### [TASK DIRECTIONS]
Once you have read the listing, retype all of it exactly.

### [EXERCISE MATERIALS]
┌──

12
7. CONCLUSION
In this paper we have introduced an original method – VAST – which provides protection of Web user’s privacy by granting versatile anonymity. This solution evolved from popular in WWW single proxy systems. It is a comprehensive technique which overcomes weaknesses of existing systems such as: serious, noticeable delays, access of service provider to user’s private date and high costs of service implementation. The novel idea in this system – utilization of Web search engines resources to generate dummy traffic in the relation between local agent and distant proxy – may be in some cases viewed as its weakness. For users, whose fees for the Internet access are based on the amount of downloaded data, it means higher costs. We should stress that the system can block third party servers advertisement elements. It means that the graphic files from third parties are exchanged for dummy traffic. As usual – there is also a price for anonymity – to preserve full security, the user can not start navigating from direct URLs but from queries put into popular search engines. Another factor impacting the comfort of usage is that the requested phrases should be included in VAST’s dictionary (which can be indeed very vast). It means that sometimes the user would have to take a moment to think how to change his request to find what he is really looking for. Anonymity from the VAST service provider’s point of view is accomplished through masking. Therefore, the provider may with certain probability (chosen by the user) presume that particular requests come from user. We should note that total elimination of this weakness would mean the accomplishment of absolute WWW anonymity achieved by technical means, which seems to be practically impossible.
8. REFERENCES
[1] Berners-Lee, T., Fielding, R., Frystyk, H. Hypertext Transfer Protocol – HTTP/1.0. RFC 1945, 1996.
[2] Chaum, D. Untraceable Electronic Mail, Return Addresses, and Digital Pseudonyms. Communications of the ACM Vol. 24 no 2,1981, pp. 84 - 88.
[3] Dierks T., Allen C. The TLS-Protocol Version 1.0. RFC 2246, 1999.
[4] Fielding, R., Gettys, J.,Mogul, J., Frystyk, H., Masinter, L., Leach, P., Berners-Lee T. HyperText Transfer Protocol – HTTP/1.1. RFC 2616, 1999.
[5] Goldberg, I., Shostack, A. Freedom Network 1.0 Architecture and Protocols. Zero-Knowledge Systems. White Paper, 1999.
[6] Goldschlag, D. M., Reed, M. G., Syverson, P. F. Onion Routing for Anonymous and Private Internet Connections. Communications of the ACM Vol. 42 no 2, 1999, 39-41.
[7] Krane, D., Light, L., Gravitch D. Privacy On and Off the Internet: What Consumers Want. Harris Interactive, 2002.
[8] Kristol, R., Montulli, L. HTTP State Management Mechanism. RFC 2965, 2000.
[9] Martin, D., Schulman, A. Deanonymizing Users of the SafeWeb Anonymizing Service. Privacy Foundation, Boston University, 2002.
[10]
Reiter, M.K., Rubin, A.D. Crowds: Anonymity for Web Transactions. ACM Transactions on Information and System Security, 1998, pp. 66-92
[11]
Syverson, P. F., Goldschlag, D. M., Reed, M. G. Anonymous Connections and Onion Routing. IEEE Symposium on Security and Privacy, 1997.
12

└──

### [EXERCISE SOLUTION]
12
7. CONCLUSION
In this paper we have introduced an original method – VAST – which provides protection of Web user’s privacy by granting versatile anonymity. This solution evolved from popular in WWW single proxy systems. It is a comprehensive technique which overcomes weaknesses of existing systems such as: serious, noticeable delays, access of service provider to user’s private date and high costs of service implementation. The novel idea in this system – utilization of Web search engines resources to generate dummy traffic in the relation between local agent and distant proxy – may be in some cases viewed as its weakness. For users, whose fees for the Internet access are based on the amount of downloaded data, it means higher costs. We should stress that the system can block third party servers advertisement elements. It means that the graphic files from third parties are exchanged for dummy traffic. As usual – there is also a price for anonymity – to preserve full security, the user can not start navigating from direct URLs but from queries put into popular search engines. Another factor impacting the comfort of usage is that the requested phrases should be included in VAST’s dictionary (which can be indeed very vast). It means that sometimes the user would have to take a moment to think how to change his request to find what he is really looking for. Anonymity from the VAST service provider’s point of view is accomplished through masking. Therefore, the provider may with certain probability (chosen by the user) presume that particular requests come from user. We should note that total elimination of this weakness would mean the accomplishment of absolute WWW anonymity achieved by technical means, which seems to be practically impossible.
8. REFERENCES
[1] Berners-Lee, T., Fielding, R., Frystyk, H. Hypertext Transfer Protocol – HTTP/1.0. RFC 1945, 1996.
[2] Chaum, D. Untraceable Electronic Mail, Return Addresses, and Digital Pseudonyms. Communications of the ACM Vol. 24 no 2,1981, pp. 84 - 88.
[3] Dierks T., Allen C. The TLS-Protocol Version 1.0. RFC 2246, 1999.
[4] Fielding, R., Gettys, J.,Mogul, J., Frystyk, H., Masinter, L., Leach, P., Berners-Lee T. HyperText Transfer Protocol – HTTP/1.1. RFC 2616, 1999.
[5] Goldberg, I., Shostack, A. Freedom Network 1.0 Architecture and Protocols. Zero-Knowledge Systems. White Paper, 1999.
[6] Goldschlag, D. M., Reed, M. G., Syverson, P. F. Onion Routing for Anonymous and Private Internet Connections. Communications of the ACM Vol. 42 no 2, 1999, 39-41.
[7] Krane, D., Light, L., Gravitch D. Privacy On and Off the Internet: What Consumers Want. Harris Interactive, 2002.
[8] Kristol, R., Montulli, L. HTTP State Management Mechanism. RFC 2965, 2000.
[9] Martin, D., Schulman, A. Deanonymizing Users of the SafeWeb Anonymizing Service. Privacy Foundation, Boston University, 2002.
[10]
Reiter, M.K., Rubin, A.D. Crowds: Anonymity for Web Transactions. ACM Transactions on Information and System Security, 1998, pp. 66-92
[11]
Syverson, P. F., Goldschlag, D. M., Reed, M. G. Anonymous Connections and Onion Routing. IEEE Symposium on Security and Privacy, 1997.
12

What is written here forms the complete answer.